◆ Work to be completed:
Whenever a line of the records below contains the word "ankle", copy that line.

◆ Data to use:
*** Block opens ***
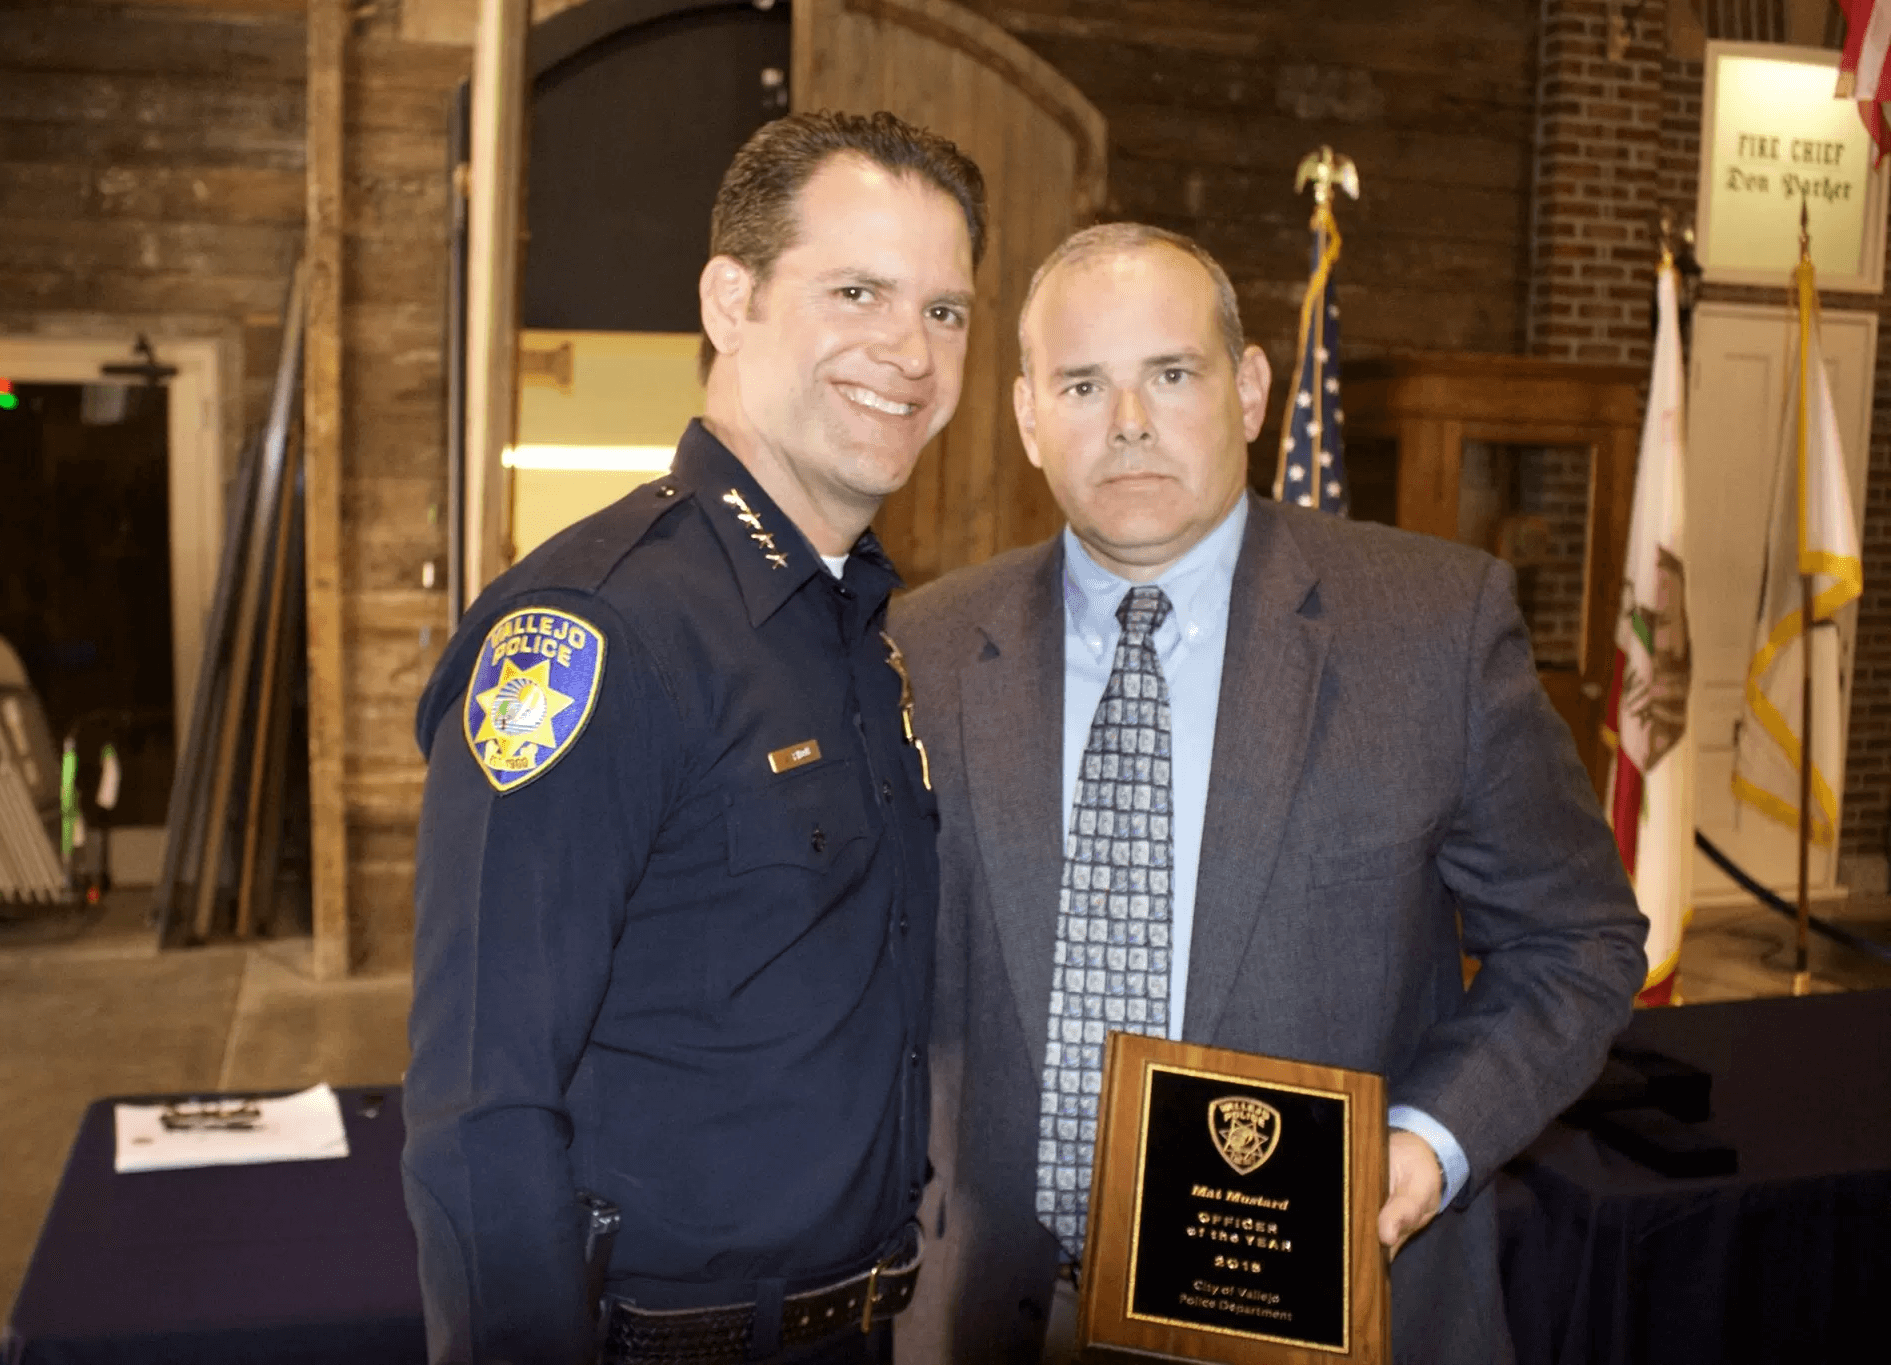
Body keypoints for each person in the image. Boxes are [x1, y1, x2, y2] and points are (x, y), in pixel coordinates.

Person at [887, 223, 1648, 1364]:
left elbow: (1576, 940)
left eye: (1171, 374)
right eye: (1083, 383)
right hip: (996, 1314)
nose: (1128, 422)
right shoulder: (923, 648)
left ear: (1247, 391)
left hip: (1319, 1314)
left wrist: (1424, 1142)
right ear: (1027, 415)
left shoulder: (1428, 633)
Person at [402, 110, 985, 1365]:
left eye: (945, 311)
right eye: (856, 290)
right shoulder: (596, 632)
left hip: (853, 1327)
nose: (909, 350)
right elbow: (479, 1106)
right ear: (731, 300)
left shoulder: (852, 631)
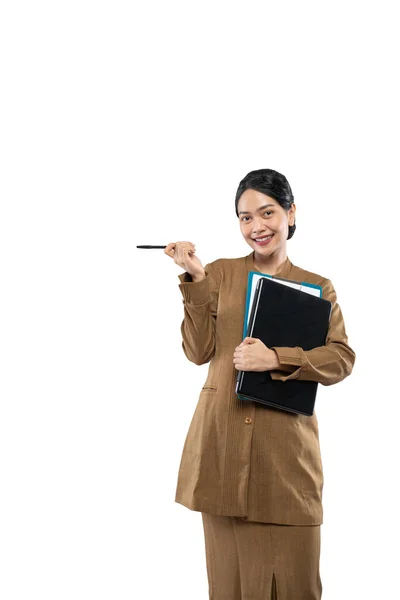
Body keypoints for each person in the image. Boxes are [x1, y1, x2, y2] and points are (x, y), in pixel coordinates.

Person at [164, 168, 356, 600]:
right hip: (221, 453)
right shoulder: (219, 274)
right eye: (245, 217)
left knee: (295, 587)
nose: (256, 227)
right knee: (228, 588)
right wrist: (195, 279)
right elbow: (197, 351)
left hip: (285, 464)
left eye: (266, 213)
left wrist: (276, 358)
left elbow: (341, 358)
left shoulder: (316, 287)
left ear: (290, 213)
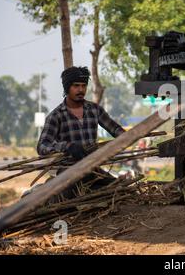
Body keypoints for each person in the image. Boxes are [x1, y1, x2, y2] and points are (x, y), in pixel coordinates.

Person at [34, 66, 125, 200]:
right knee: (74, 197)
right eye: (76, 86)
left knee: (121, 189)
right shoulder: (56, 116)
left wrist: (130, 136)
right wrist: (67, 146)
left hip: (92, 169)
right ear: (67, 88)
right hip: (68, 173)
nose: (81, 90)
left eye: (83, 86)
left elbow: (115, 129)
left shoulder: (94, 110)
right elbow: (42, 146)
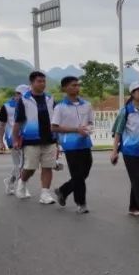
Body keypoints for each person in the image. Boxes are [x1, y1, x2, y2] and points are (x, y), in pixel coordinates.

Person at [12, 71, 58, 204]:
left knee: (48, 166)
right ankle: (22, 182)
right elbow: (18, 122)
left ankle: (45, 194)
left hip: (49, 138)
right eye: (39, 81)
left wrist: (58, 140)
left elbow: (56, 119)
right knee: (30, 167)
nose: (42, 84)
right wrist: (15, 139)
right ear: (31, 83)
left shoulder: (50, 98)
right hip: (31, 139)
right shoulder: (24, 100)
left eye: (44, 81)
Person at [51, 76, 94, 213]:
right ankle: (81, 204)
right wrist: (76, 130)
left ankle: (63, 190)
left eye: (77, 85)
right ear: (65, 88)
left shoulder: (87, 105)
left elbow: (90, 122)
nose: (77, 87)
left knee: (84, 173)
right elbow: (54, 127)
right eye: (73, 85)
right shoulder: (60, 107)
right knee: (78, 174)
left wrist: (87, 129)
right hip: (70, 145)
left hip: (85, 142)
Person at [110, 80, 139, 217]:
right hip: (130, 151)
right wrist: (114, 151)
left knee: (137, 179)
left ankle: (133, 207)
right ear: (133, 93)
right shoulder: (126, 111)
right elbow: (118, 132)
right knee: (138, 179)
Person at [0, 84, 30, 195]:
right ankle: (21, 187)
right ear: (17, 94)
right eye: (22, 95)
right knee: (20, 164)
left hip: (26, 138)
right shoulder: (6, 107)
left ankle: (11, 182)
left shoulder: (28, 106)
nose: (25, 97)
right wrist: (1, 142)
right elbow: (2, 125)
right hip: (12, 139)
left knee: (25, 165)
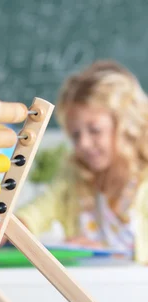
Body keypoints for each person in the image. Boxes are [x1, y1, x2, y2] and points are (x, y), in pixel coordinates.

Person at [16, 60, 148, 264]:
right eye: (76, 135)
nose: (83, 143)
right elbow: (38, 211)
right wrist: (13, 227)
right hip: (84, 290)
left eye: (95, 130)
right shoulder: (74, 176)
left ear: (126, 126)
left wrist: (106, 251)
*** Block closes ***
◆ Solution for this problem:
right ankle: (22, 182)
left ankle: (45, 194)
right ankle: (81, 204)
left ankle: (63, 190)
left ankle: (133, 207)
right ankle: (21, 187)
left ankle: (11, 182)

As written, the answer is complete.